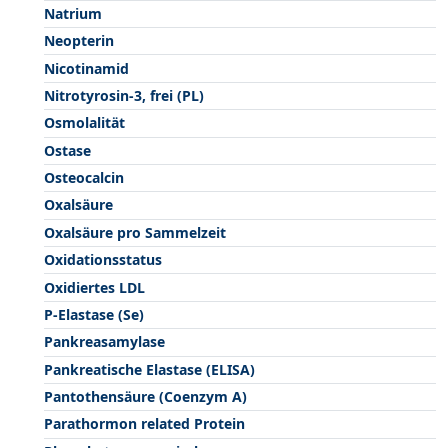
Natrium
Neopterin
Nicotinamid
Nitrotyrosin-3, frei (PL)
Osmolalität
Ostase
Osteocalcin
Oxalsäure
Oxalsäure pro Sammelzeit
Oxidationsstatus
Oxidiertes LDL
P-Elastase (Se)
Pankreasamylase
Pankreatische Elastase (ELISA)
Pantothensäure (Coenzym A)
Parathormon related Protein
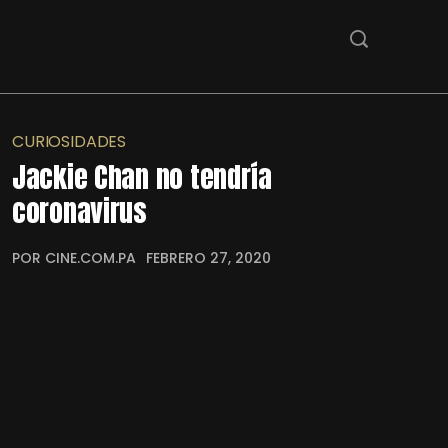
CURIOSIDADES
Jackie Chan no tendría
coronavirus
POR CINE.COM.PA
FEBRERO 27, 2020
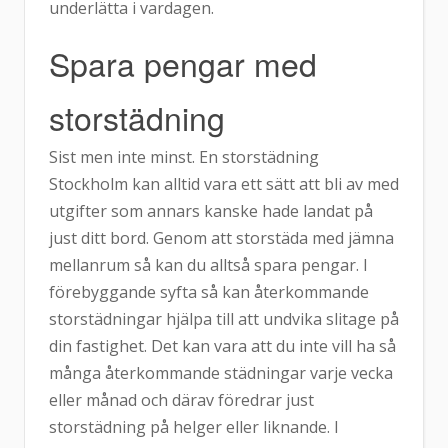
underlätta i vardagen.
Spara pengar med
storstädning
Sist men inte minst. En storstädning
Stockholm kan alltid vara ett sätt att bli av med
utgifter som annars kanske hade landat på
just ditt bord. Genom att storstäda med jämna
mellanrum så kan du alltså spara pengar. I
förebyggande syfta så kan återkommande
storstädningar hjälpa till att undvika slitage på
din fastighet. Det kan vara att du inte vill ha så
många återkommande städningar varje vecka
eller månad och därav föredrar just
storstädning på helger eller liknande. I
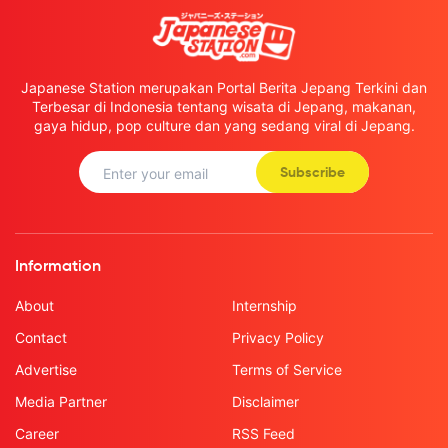
Japanese Station merupakan Portal Berita Jepang Terkini dan
Terbesar di Indonesia tentang wisata di Jepang, makanan,
gaya hidup, pop culture dan yang sedang viral di Jepang.
Subscribe
Information
About
Internship
Contact
Privacy Policy
Advertise
Terms of Service
Media Partner
Disclaimer
Career
RSS Feed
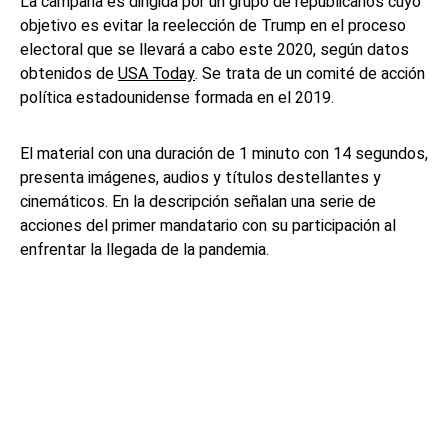
La campaña es dirigida por un grupo de republicanos cuyo
objetivo es evitar la reelección de Trump en el proceso
electoral que se llevará a cabo este 2020, según datos
obtenidos de
USA Today
. Se trata de un comité de acción
política estadounidense formada en el 2019.
El material con una duración de 1 minuto con 14 segundos,
presenta imágenes, audios y títulos destellantes y
cinemáticos. En la descripción señalan una serie de
acciones del primer mandatario con su participación al
enfrentar la llegada de la pandemia.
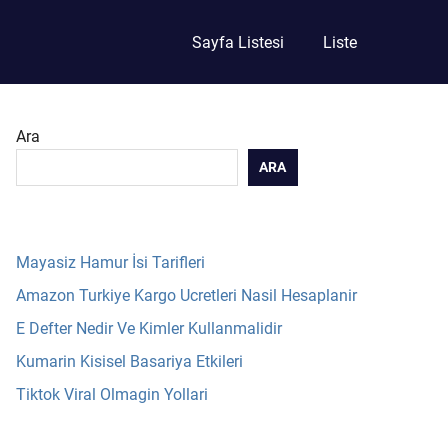
Sayfa Listesi
Liste
Ara
ARA
Mayasiz Hamur İsi Tarifleri
Amazon Turkiye Kargo Ucretleri Nasil Hesaplanir
E Defter Nedir Ve Kimler Kullanmalidir
Kumarin Kisisel Basariya Etkileri
Tiktok Viral Olmagin Yollari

-*-

ACTIVITY:
Set the pictures aside and repeat only the lines from the one containing "El material con" through the last line of the entries above, exactly as they stand.

ANSWER TO THIS EXERCISE:
El material con una duración de 1 minuto con 14 segundos,
presenta imágenes, audios y títulos destellantes y
cinemáticos. En la descripción señalan una serie de
acciones del primer mandatario con su participación al
enfrentar la llegada de la pandemia.
Sayfa Listesi
Liste
Ara
ARA
Mayasiz Hamur İsi Tarifleri
Amazon Turkiye Kargo Ucretleri Nasil Hesaplanir
E Defter Nedir Ve Kimler Kullanmalidir
Kumarin Kisisel Basariya Etkileri
Tiktok Viral Olmagin Yollari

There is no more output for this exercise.